Change is hard, and political change, even more so. Getting rid of Mubarak is a lesson that no one who rules Egypt should ever forget. Things are improving, but there's no time to waste. Yallah!

Monday, October 1, 2012

Touring

Monday, October 1, 2012
Nefertiti Hotel
Minya, Egypt

Agenda
El Ashminein
Colossal statues of Thoth
Remains of a church dedicated to the Virgin Mary, with columns
The remains of a house
Partial statues of Ramesses II
A temple dedicated to Thoth with decorated columns
A small temple with reliefs of Seti II and the god Amun

Tuna el Gebel
Tomb of Petosiris
Tomb of Isadora
The well/el Sakiya
Catacombs with mummies of baboons and ibises
Akhenaten's boundary stela A

Our three days in Minya have come to a swift end. It's possible that the days are starting to accelerate as our remaining time decreases. Tomorrow we leave for Luxor by way of Dendara and Abydos. It promises to be a long day – twelve hours from start to end – but I expect that six of them will be spent on the road, watching the Egyptian countryside roll past. That is certainly one of my favourite parts of touring. The monuments are fine, but there is a quiet serenity to be had aboard a bus of convivial traveling companions, many of us lost in our own thoughts, watching the palm trees, or the small plots of land on which farmers are growing sugar cane, or sesame, or corn. Or watching the villages, each similar but different. There are usually a few houses with an airplane or ship painted on the outside, signifying that they have made the hadj. And there are small shops selling potato ships and Pepsi a stone's throw from a small automotive garage, or maybe a butcher with a hock of meat hanging from a metal hook in the middle of a white-tiled room with a small cloud of flies.

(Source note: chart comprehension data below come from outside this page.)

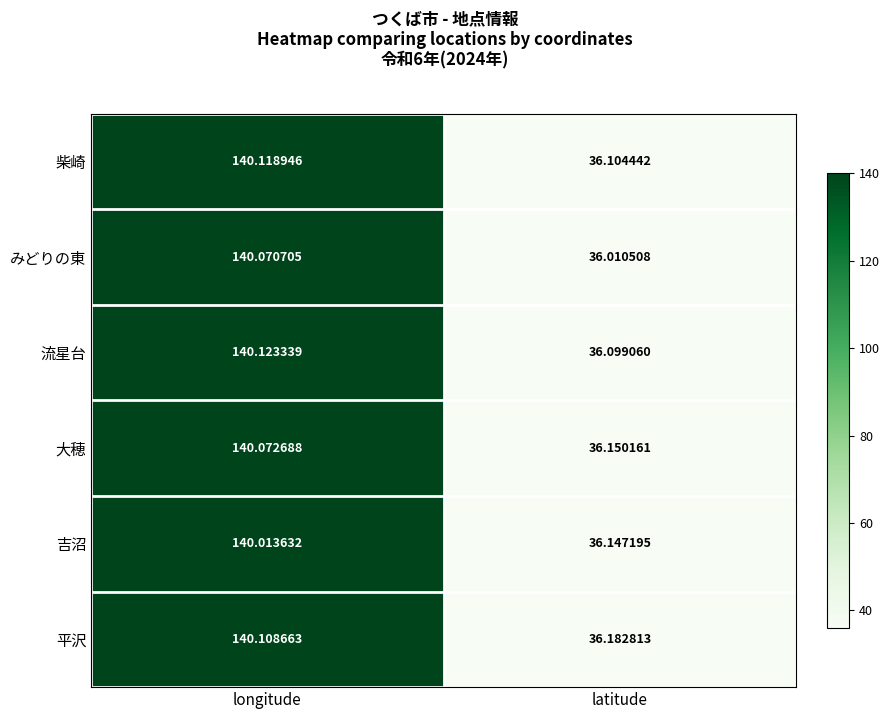

At which label does 大穂 reach its minimum?

latitude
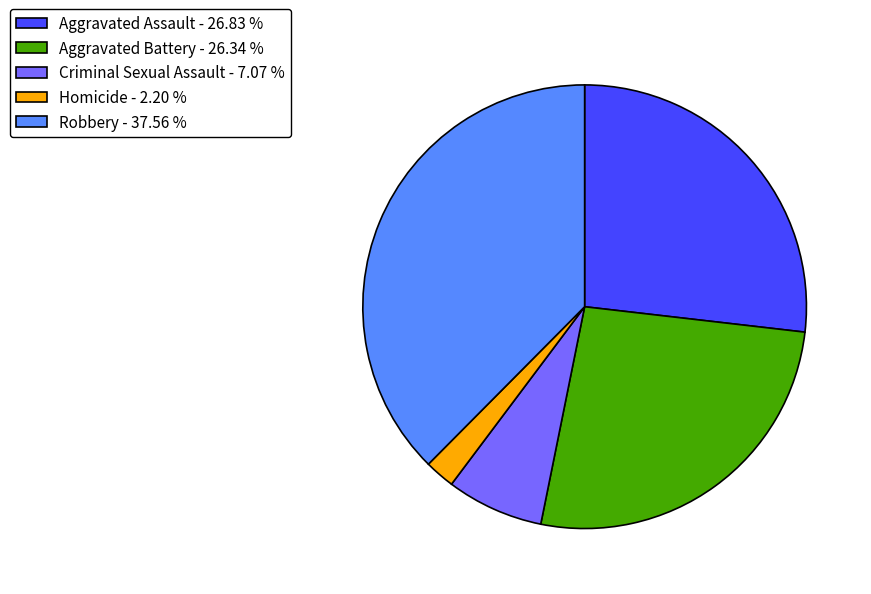

Approximately how many times larger is the value at Criminal Sexual Assault - 7.07 % compared to Homicide - 2.20 %?

3.2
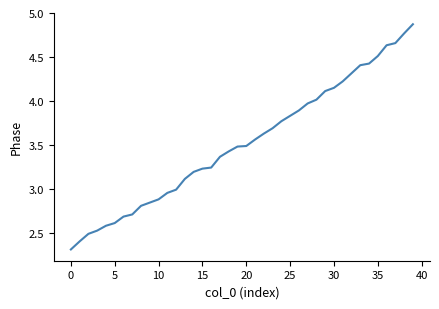

What is the difference between the maximum and minimum values?

2.6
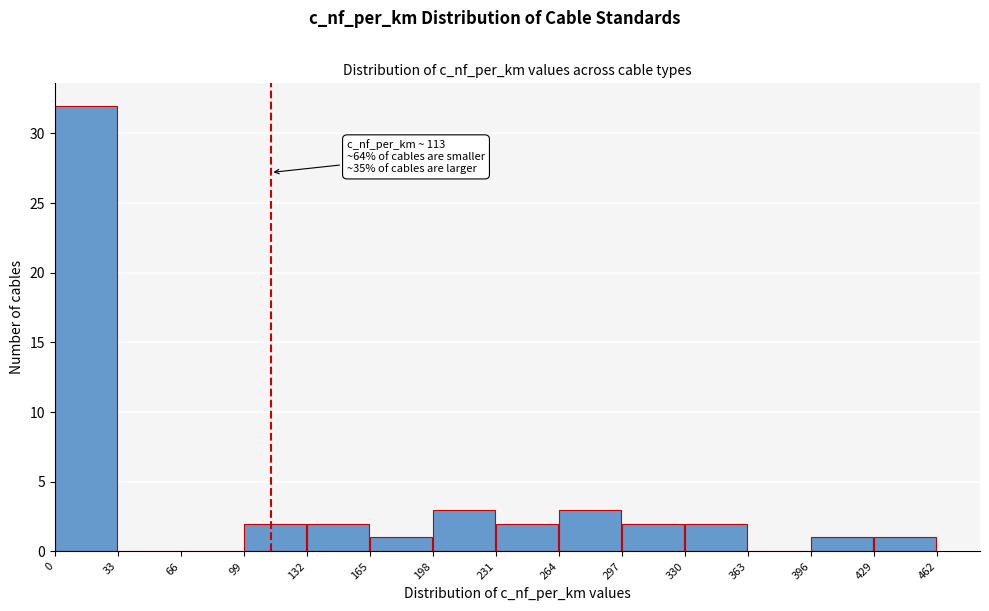

Which range on the x-axis has the tallest bar?

0 to 33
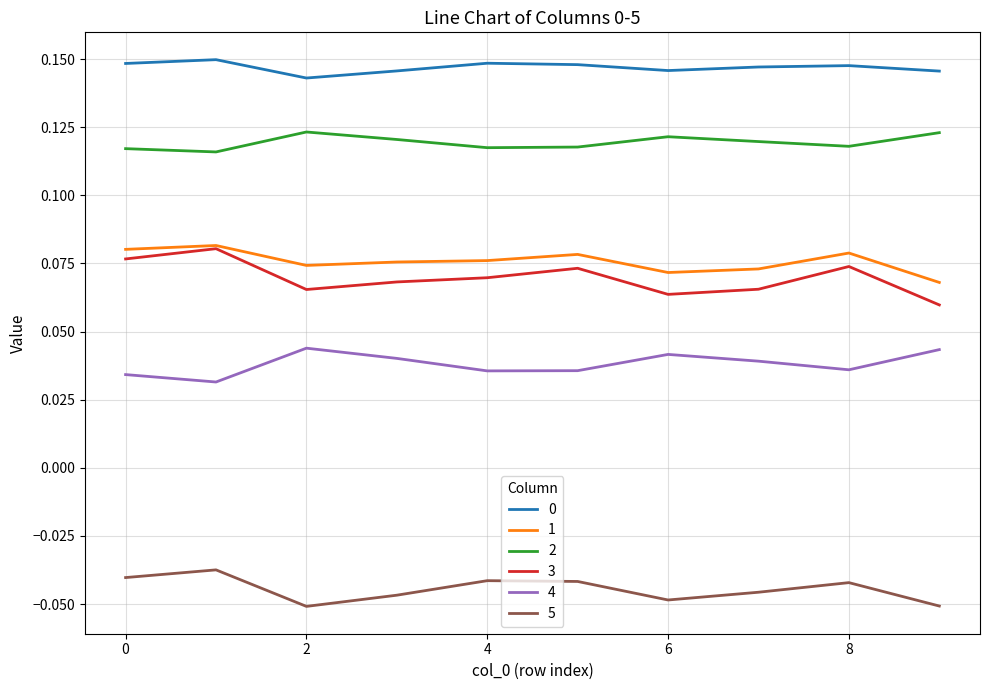

True or false: 3 and 0 cross at least once.

False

There are animals everywhere. Even here in Minya, dogs roam the corniche in ones and twos. Occasionally, a donkey cart will clop by, overtaken by impatient cars and lorries filled with vegetables, metal fuel tanks, or occasionally people, riding any way they can – in the back, on the cab, anywhere.

This morning, on the drive to El Ashmunein, I saw two kittens – one orange and black, the other a sandy brown – play fighting under a grubby white plastic lawn chair. The first one had its paw out towards to the other, as if say “en garde!” And then the battle began. And then they disappeared from sight as the bus sped on.

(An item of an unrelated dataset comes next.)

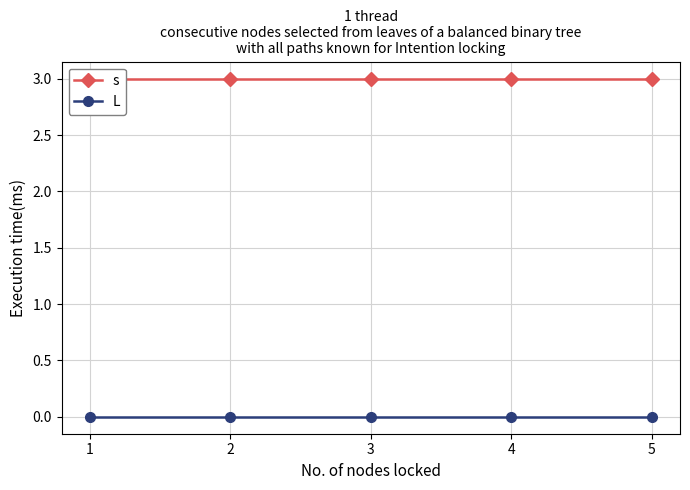

True or false: L and s intersect in this chart.

False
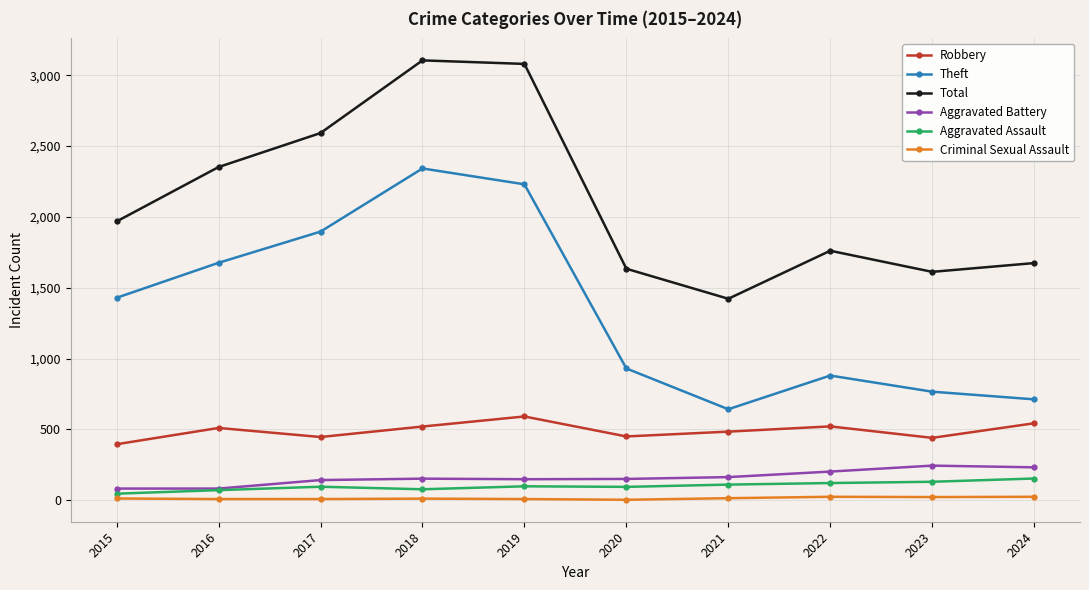

Read the Aggravated Assault value at 2024, to the nearest 5.

155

Some houses have yards that back onto the road. Some have stacks of new red bricks in them, some have chickens. Or a donkey. Or just packed dirt and unidentifiable detritus under the shade of a large tree whose great green leaves offer shade from the murderous sun.

Stores in the cities are different. There's more consumer goods – clothes and furniture and technology (batteries, computers, internet, automotive parts). One has the impression that an enormous mall has been turned inside out and disbursed along the road for our inspection.

A shop in Minya,
The local people are very welcoming, despite our arrival in an enormous, fume-breathing bus. School kids especially wave enthusiastically, and I try to wave back to everyone, even if I have been waving for the last hour. It's their two seconds of contact with some strange traveler, and I feel better if I can make them feel that their effort was not wasted.

Why do they wave at us? Are we such spectacle? Or are we some sort of rarity, like a two-headed calf?

It doesn't matter. I will keep waving in the hope that some kid will grow up thinking that maybe the tourists who visit their country are not all loathsome jerks. And so, for all of those people who waved, and who will probably never read this, I send you my thanks for making my time here that much more enjoyable. And for those people who waved, but didn't get a wave back, I offer my apologies. I just didn't see you. It wasn't anything personal. Keep the faith. That's all that any of us can do.